**Exercise description**
Summarize the news report on the boldenone detections in Iwate racehorses in two sentences.

Akitoshi Uchimiya, the vice administrator of Iwate prefectural horseracing association, center, apologizes over the detection of a banned substance in one of the association's registered horses, at a press conference at Morioka racetrack in the northern Japan city of Morioka on Dec. 26, 2018. (Mainichi/Tomoko Fujii)

MORIOKA -- The banned muscle-building steroid boldenone was detected in a horse entered in a December race at the Mizusawa track in Oshu, Iwate Prefecture, the prefectural horseracing association announced on Dec. 26.

It was the fifth racehorse to test positive for boldenone in the northeastern prefecture since this summer. The racing association suspects that the drug was intentionally administered, and thus canceled all regular races for the remainder of the season, from Dec. 30 to Jan. 7. Iwate Prefectural Police are investigating the case on suspicion of violations of the Horse Racing Act for use of a prohibited drug.

According to the association, the drug was detected in 2-year-old male Nature Samson, which is managed by a stable at Morioka racetrack in the Iwate prefectural capital. The horse was entered in a race at Mizusawa racetrack on Dec. 17 and took third place. The Laboratory of Racing Chemistry in the city of Utsunomiya, Tochigi Prefecture, examined a sample taken from the horse after the race and reported to the association on Dec. 24 that it had tested positive for boldenone.

Earlier, the steroid was detected in a horse that ran a race in July, and then in another in September. After the two incidents, the association confirmed that all its 717 registered horses had tested negative for the drug. However, boldenone was found again in two other horses in November. All of the four horses were from stables at Mizusawa racetrack, and the cause of the positive tests was unknown.

Due to the previous incidents, the association canceled some races in September and November. It also set up more than 150 security cameras and deployed round-the-clock security personnel at Morioka and Mizusawa racetracks, and resumed races on Nov. 24.

Akitoshi Uchimiya, vice administrator of the association, apologized at a Dec. 26 press conference "for inconveniencing fans and residents and causing them to worry." Because the newest boldenone case was a horse belonging to a Morioka racetrack stable, unlike the four other horses, he suggested that "there is a high possibility that the culprits intend to target prefectural horseraces."

**Records provided**
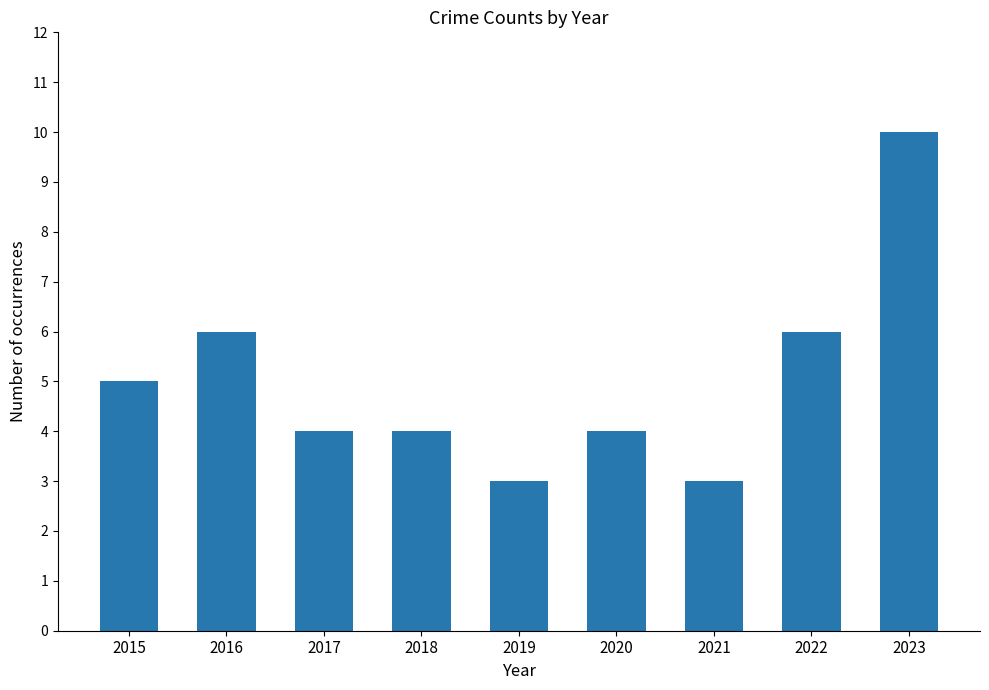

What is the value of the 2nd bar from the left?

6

...

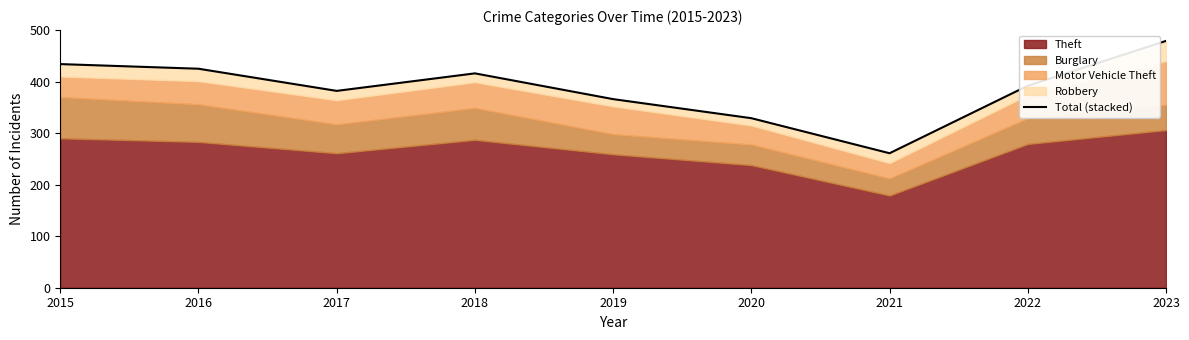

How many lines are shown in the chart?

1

--

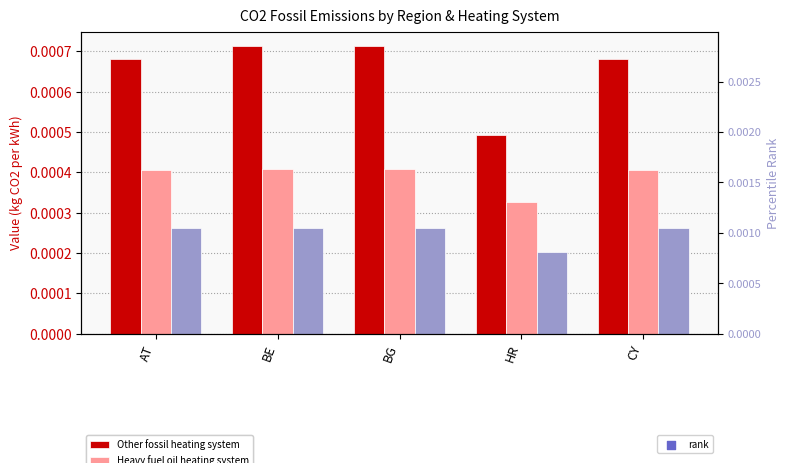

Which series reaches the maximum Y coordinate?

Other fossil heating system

**Response to this exercise**
The Iwate prefectural horseracing association announced on Dec. 26 that the banned steroid boldenone was detected in Nature Samson, a horse from a Morioka racetrack stable that ran in a Dec. 17 race at Mizusawa, making it the fifth racehorse in the prefecture to test positive since the summer. Suspecting the drug was intentionally given, the association canceled all regular races from Dec. 30 to Jan. 7, police are investigating possible violations of the Horse Racing Act, and the association's vice administrator apologized and suggested the culprits may be targeting prefectural races.